The allegation was that the architect had made an agreement to prepare architectural drawings of the external cladding that satisfied legislative requirements, and it had breached this agreement. The allegation was also that it had failed to check whether the sample of the ACP provided to it complied with the BCA and was fit for purpose.

Both allegations were proven. The design specified ACPs for the external walls of the tower, including one with 100% polyethylene core, which was a breach of the BCA. Secondly, as head design consultant, it was also responsible for ensuring that the ACP sample it provided was compliant with its design intent and the BCA. In approving of a sample of the ACP, it had failed to exercise due care and skill.

Overall

In summary, the consultancy agreements between the builder and the consultants existed for the commercial purpose of ensuring ongoing involvement from consultants in the project, and therefore ongoing responsibility for the work.

Judge Woodward found that the involvement of the consultants, on terms that they would advise on non-compliance of building materials, meant that they and not the builder were liable for the fire damage.

The lesson for consultants: know exactly your obligations under a contract, whether they are immediate or over a longer period of time, and warn of non-compliances with the law consistent with your knowledge.

Whose line is it anyway?

The line between what is the builder’s responsibility and what is a consultant’s responsibility is a difficult one for the law to trace. There are no hard and fast rules, especially as much will depend on the particular builder-consultant contract.

There will be cases where a commercial builder, given its expertise and experience, will be expected to identify and correct errors by another building professional.

However, in this case Judge Woodward ruled that “where (as here) the skill involved is beyond that which can be expected of a reasonably competent builder and there is no actual relevant knowledge”, the liability of a skilled consultant will be possible.

Knowledge of consultants

The lack of knowledge about the combustibility of ACPs, and the failure of the few who had this knowledge to pass it around, proved very costly and almost deadly.

In another important lesson for consultants, the building surveyor tried to argue that because its peers held similar (incorrect) assumptions about ACPs and their compliance with the BCA, it should not be liable. However, Judge Woodward was unimpressed, as these incorrect assumptions formed “organically and apparently without any practitioner seeking any kind of assessment or endorsement from a professional body or regulatory authority”.

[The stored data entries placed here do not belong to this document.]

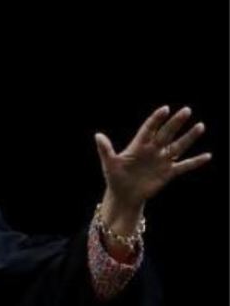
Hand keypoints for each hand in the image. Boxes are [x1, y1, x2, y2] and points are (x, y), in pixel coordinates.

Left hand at [95, 105, 210, 209]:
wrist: (124, 196)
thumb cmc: (115, 178)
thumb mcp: (109, 164)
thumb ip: (105, 150)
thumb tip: (97, 135)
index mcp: (138, 146)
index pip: (149, 129)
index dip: (156, 119)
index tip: (165, 109)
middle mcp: (152, 150)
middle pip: (166, 134)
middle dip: (176, 123)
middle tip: (186, 110)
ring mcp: (161, 161)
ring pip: (178, 146)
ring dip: (189, 137)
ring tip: (200, 126)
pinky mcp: (168, 173)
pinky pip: (184, 166)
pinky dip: (195, 162)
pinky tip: (207, 156)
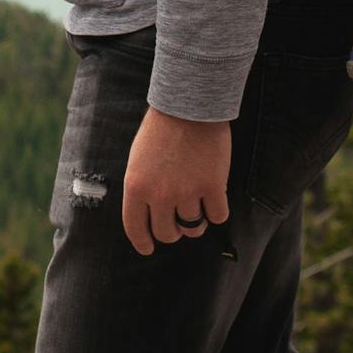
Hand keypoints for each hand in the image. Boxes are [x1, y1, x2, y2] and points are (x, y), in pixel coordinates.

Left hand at [122, 107, 231, 254]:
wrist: (188, 105)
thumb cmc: (161, 129)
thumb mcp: (137, 159)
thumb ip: (141, 188)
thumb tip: (149, 214)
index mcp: (136, 187)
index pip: (135, 229)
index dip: (143, 243)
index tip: (148, 247)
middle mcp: (160, 195)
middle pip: (168, 233)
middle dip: (174, 231)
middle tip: (179, 221)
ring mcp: (187, 192)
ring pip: (193, 227)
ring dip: (196, 221)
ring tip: (197, 206)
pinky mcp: (212, 186)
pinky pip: (217, 216)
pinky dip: (217, 211)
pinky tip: (214, 199)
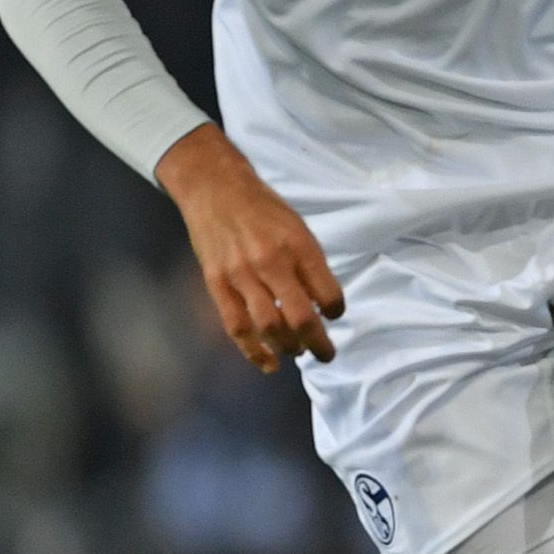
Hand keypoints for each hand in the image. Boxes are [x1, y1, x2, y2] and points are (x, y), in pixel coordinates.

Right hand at [155, 126, 345, 371]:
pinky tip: (268, 363)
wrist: (216, 189)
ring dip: (288, 348)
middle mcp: (272, 262)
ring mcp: (241, 274)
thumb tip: (322, 304)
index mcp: (299, 246)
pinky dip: (253, 351)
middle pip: (301, 317)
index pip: (328, 293)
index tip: (334, 315)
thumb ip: (311, 265)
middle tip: (327, 354)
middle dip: (318, 343)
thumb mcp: (299, 228)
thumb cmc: (264, 210)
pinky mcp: (217, 283)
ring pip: (270, 326)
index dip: (337, 311)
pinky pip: (237, 326)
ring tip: (298, 352)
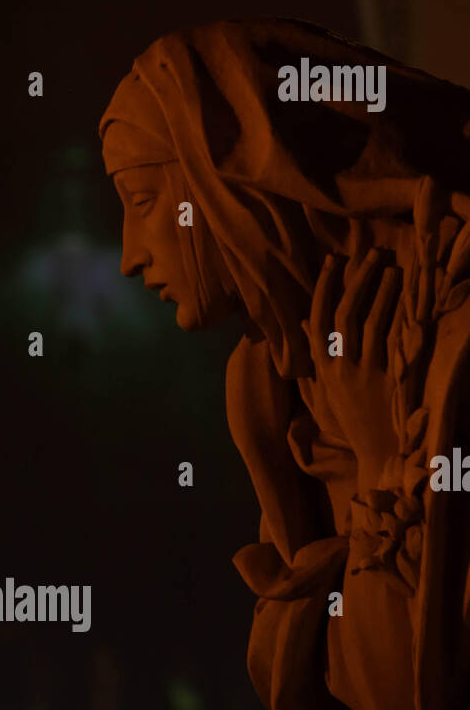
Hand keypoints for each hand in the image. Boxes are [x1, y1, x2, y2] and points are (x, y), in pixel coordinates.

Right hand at [300, 237, 402, 481]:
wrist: (380, 454)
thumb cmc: (356, 420)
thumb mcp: (330, 389)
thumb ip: (319, 356)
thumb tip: (306, 323)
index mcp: (323, 371)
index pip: (317, 321)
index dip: (324, 288)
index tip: (332, 261)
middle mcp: (340, 370)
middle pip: (343, 315)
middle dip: (355, 280)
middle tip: (370, 254)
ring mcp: (364, 374)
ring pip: (368, 321)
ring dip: (379, 290)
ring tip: (390, 267)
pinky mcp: (388, 379)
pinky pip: (391, 338)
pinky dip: (396, 312)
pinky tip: (404, 293)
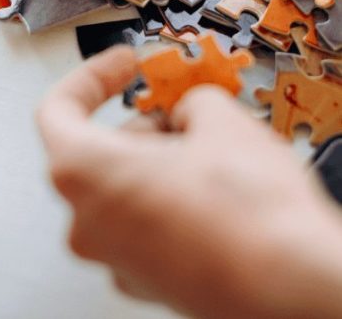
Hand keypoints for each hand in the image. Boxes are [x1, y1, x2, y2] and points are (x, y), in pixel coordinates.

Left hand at [38, 47, 341, 318]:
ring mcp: (115, 258)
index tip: (122, 66)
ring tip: (208, 149)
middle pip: (96, 151)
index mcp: (85, 172)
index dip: (93, 77)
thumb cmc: (248, 215)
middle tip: (180, 108)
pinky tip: (211, 188)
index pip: (59, 109)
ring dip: (157, 160)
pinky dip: (167, 198)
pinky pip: (144, 223)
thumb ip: (190, 102)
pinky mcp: (148, 280)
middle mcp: (87, 223)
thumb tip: (191, 110)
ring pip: (122, 189)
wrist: (292, 286)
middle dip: (142, 123)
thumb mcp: (220, 119)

Uncritically adopting a practice perceived to be widespread will not save a consultant. He or she must logically consider each issue they come across, and seek professional advice such as that of a fire engineer.

Conclusion

The judge emphasised that this decision was based on the specific facts of the case. If the building contract and the building had been different, or if ACPs had been used on buildings without obvious ignition sources like barbeques and air conditioning units, then the outcome of the case may have been different.

Nevertheless, building owners and consultants, especially those who have been involved in installing combustible cladding, should be on high alert.

They will need to review their building and consulting contracts immediately, not to mention their professional indemnity insurance. This applies not just for current projects, but for previous ones too. The Lacrosse fire happened in 2014 and the companies are paying dearly for it today.

Building owners will also need to go about registering their buildings on the NSW Cladding Registration portal (see link for more).